US researchers have found evidence that the coronavirus epidemic swept East Asia about 20,000 years ago, and was devastating enough to leave an evolutionary genetic imprint on the DNA of people alive today.
In a new study published Thursday in the journal, the researchers said:Current Biology“The aforementioned area has been plagued by the ancient coronavirus for many years.
The newspaper reported,The New York Times“This discovery means that the Covid-19 pandemic may have dire repercussions at the present time if it is not controlled soon through vaccination.
The results of the study “should concern us,” said University of Arizona biologist David Enard, who led the study, adding that “what is happening now may continue for generations and generations.”
Dr. Enard and his colleagues compared the DNA of thousands of people across 26 different populations around the world, and looked at a group of genes known to be important to coronaviruses.
The study found that 42 of these genes had a dominant version, which was a strong indication that people in East Asia had adapted to an ancient coronavirus.
But everything that happened in East Asia seemed to be confined to that region, according to a researcher at the University of Adelaide in Australia and one of the study’s authors, Yassin Swelmi.
“When we compared them to populations around the world, we couldn’t find the same thing,” Swelmi said.
Scientists tried to estimate how long East Asians had adapted to the coronavirus, and found that all 42 genes had the same number of mutations.
The study estimated that all of these genes developed their own antiviral mutations between 20,000 and 25,000 years ago, over a period of a few centuries.

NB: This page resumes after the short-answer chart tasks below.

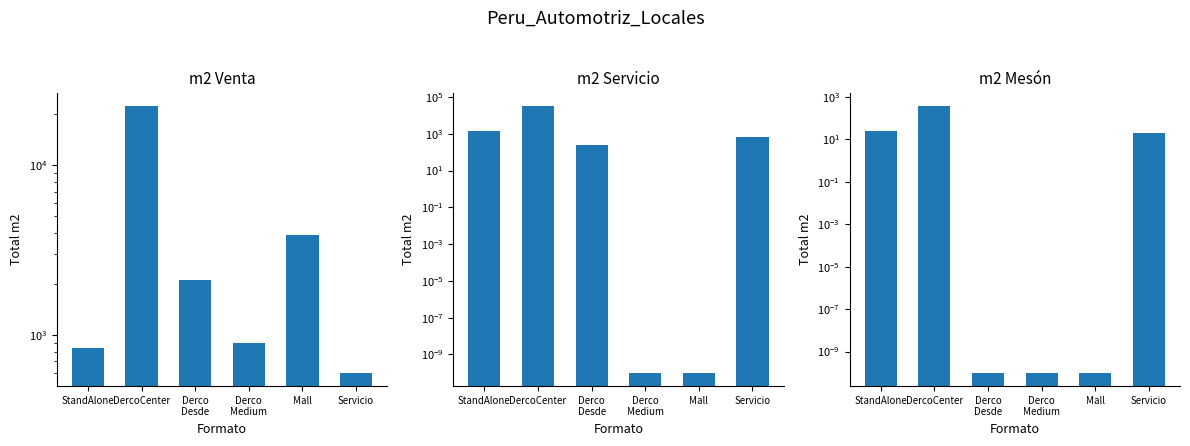

Reading left to right, what are all the values shown in this chart?

m2 Venta: StandAlone=840.0	DercoCenter=22326.0	Derco
Desde=2120.0	Derco
Medium=900.0	Mall=3900.0	Servicio=600.0
m2 Servicio: StandAlone=1450.0	DercoCenter=31541.0	Derco
Desde=254.0	Derco
Medium=0.0	Mall=0.0	Servicio=700.0
m2 Mesón: StandAlone=25.0	DercoCenter=370.0	Derco
Desde=0.0	Derco
Medium=0.0	Mall=0.0	Servicio=20.0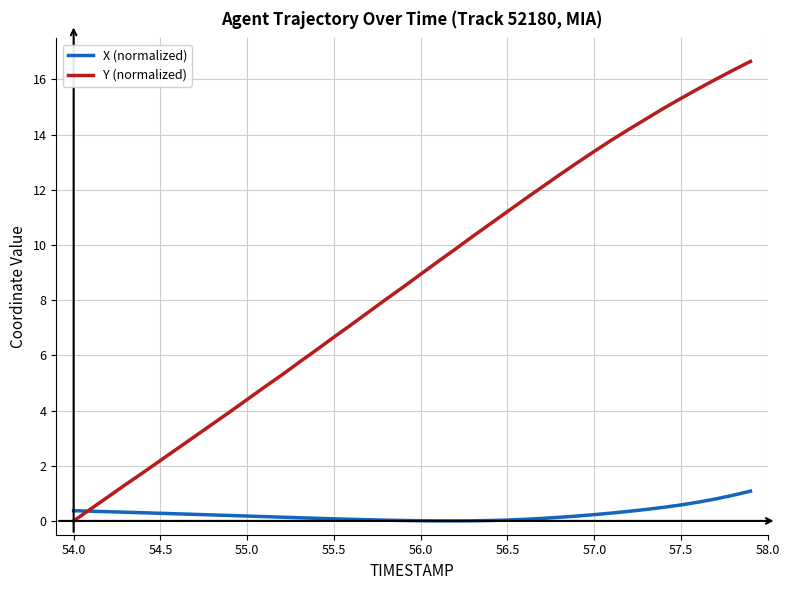

List the series in order of their overall mean, highest first.

Y (normalized), X (normalized)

Scientists, inside and outside the study, believe that these results can be important and useful for researchers working in the field of inventing anti-coronavirus drugs in the future.
The number of deaths related to the Corona virus around the world exceeded the level of four million cases, as the top five countries in terms of the total number of deaths, namely, the United States, Brazil, India, Russia and Mexico, recorded about 50 percent of the world’s deaths.
Peru, Hungary, Bosnia, the Czech Republic and Gibraltar had the highest death rates per capita.